Page-level text extractions →

————

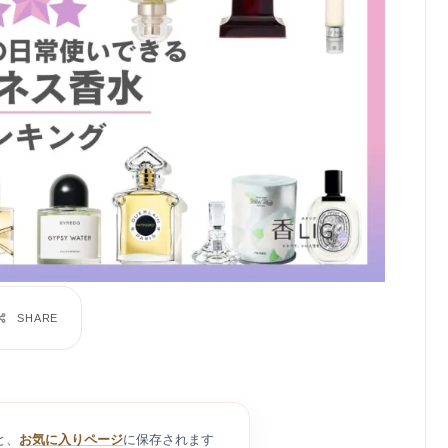
と、
お気に入りページ
に保存されます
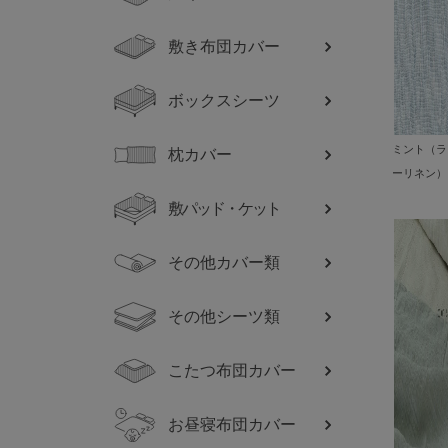
敷き布団カバー
ボックスシーツ
ミント（ラ
枕カバー
ーリネン）
敷パッド・ケット
その他カバー類
その他シーツ類
こたつ布団カバー
お昼寝布団カバー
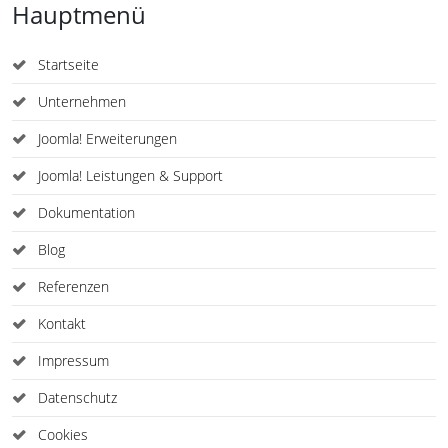
Hauptmenü
Startseite
Unternehmen
Joomla! Erweiterungen
Joomla! Leistungen & Support
Dokumentation
Blog
Referenzen
Kontakt
Impressum
Datenschutz
Cookies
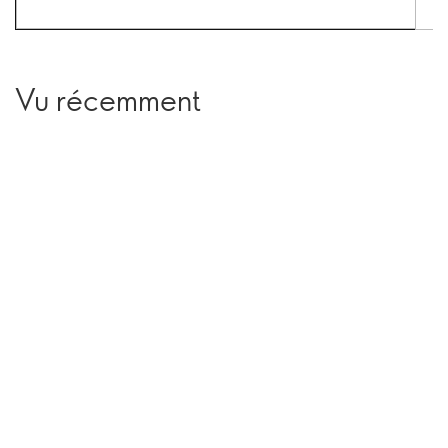
Vu récemment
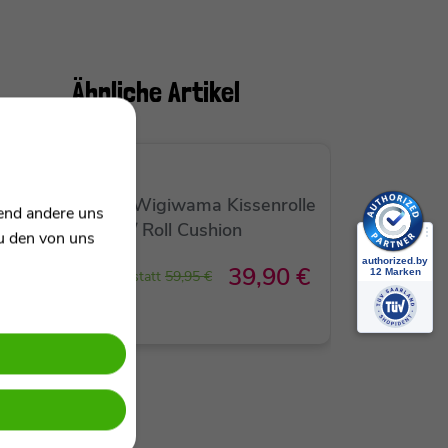
Ähnliche Artikel
SALE
Wigiwama Kissenrolle
rend andere uns
/ Roll Cushion
zu den von uns
39,90 €
statt
59,95 €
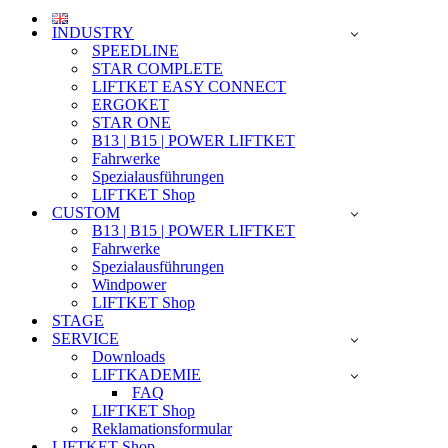
INDUSTRY
SPEEDLINE
STAR COMPLETE
LIFTKET EASY CONNECT
ERGOKET
STAR ONE
B13 | B15 | POWER LIFTKET
Fahrwerke
Spezialausführungen
LIFTKET Shop
CUSTOM
B13 | B15 | POWER LIFTKET
Fahrwerke
Spezialausführungen
Windpower
LIFTKET Shop
STAGE
SERVICE
Downloads
LIFTKADEMIE
FAQ
LIFTKET Shop
Reklamationsformular
LIFTKET Shop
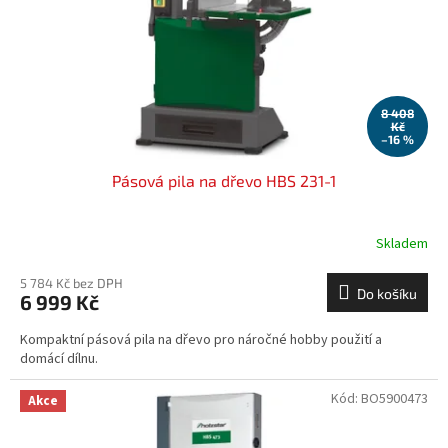
o
d
u
k
t
ů
8 408
Kč
–16 %
Pásová pila na dřevo HBS 231-1
Skladem
5 784 Kč bez DPH
Do košíku
6 999 Kč
Kompaktní pásová pila na dřevo pro náročné hobby použití a
domácí dílnu.
Kód:
BO5900473
Akce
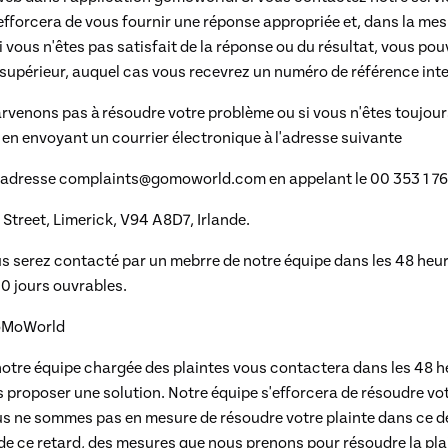
fforcera de vous fournir une réponse appropriée et, dans la mesu
i vous n'êtes pas satisfait de la réponse ou du résultat, vous p
 supérieur, auquel cas vous recevrez un numéro de référence inte
arvenons pas à résoudre votre problème ou si vous n'êtes toujour
en envoyant un courrier électronique à l'adresse suivante
à l'adresse complaints@gomoworld.com
en appelant le 00 353 1 7
Street,
Limerick,
V94 A8D7,
Irlande.
us serez contacté par un mebrre de notre équipe dans les 48 heu
10 jours ouvrables.
GoMoWorld
 notre équipe chargée des plaintes vous contactera dans les 48 
us proposer une solution. Notre équipe s'efforcera de résoudre vot
ous ne sommes pas en mesure de résoudre votre plainte dans ce 
 de ce retard, des mesures que nous prenons pour résoudre la pla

————

WHAT THE EXERCISE ASKS → Please give the listing's lines as a Markdown table with the columns Row and Line. Start with the line that contains "fforcera de vous", go on through the final line of the listing, number each row, and leave out blank lines.

EXERCISE RESPONSE →
| Row | Line |
|---|---|
| 1 | fforcera de vous fournir une réponse appropriée et, dans la mesu |
| 2 | i vous n'êtes pas satisfait de la réponse ou du résultat, vous p |
| 3 |  supérieur, auquel cas vous recevrez un numéro de référence inte |
| 4 | arvenons pas à résoudre votre problème ou si vous n'êtes toujour |
| 5 | en envoyant un courrier électronique à l'adresse suivante |
| 6 | à l'adresse complaints@gomoworld.com |
| 7 | en appelant le 00 353 1 7 |
| 8 | Street, |
| 9 | Limerick, |
| 10 | V94 A8D7, |
| 11 | Irlande. |
| 12 | us serez contacté par un mebrre de notre équipe dans les 48 heu |
| 13 | 10 jours ouvrables. |
| 14 | GoMoWorld |
| 15 |  notre équipe chargée des plaintes vous contactera dans les 48  |
| 16 | us proposer une solution. Notre équipe s'efforcera de résoudre vot |
| 17 | ous ne sommes pas en mesure de résoudre votre plainte dans ce  |
| 18 |  de ce retard, des mesures que nous prenons pour résoudre la pla |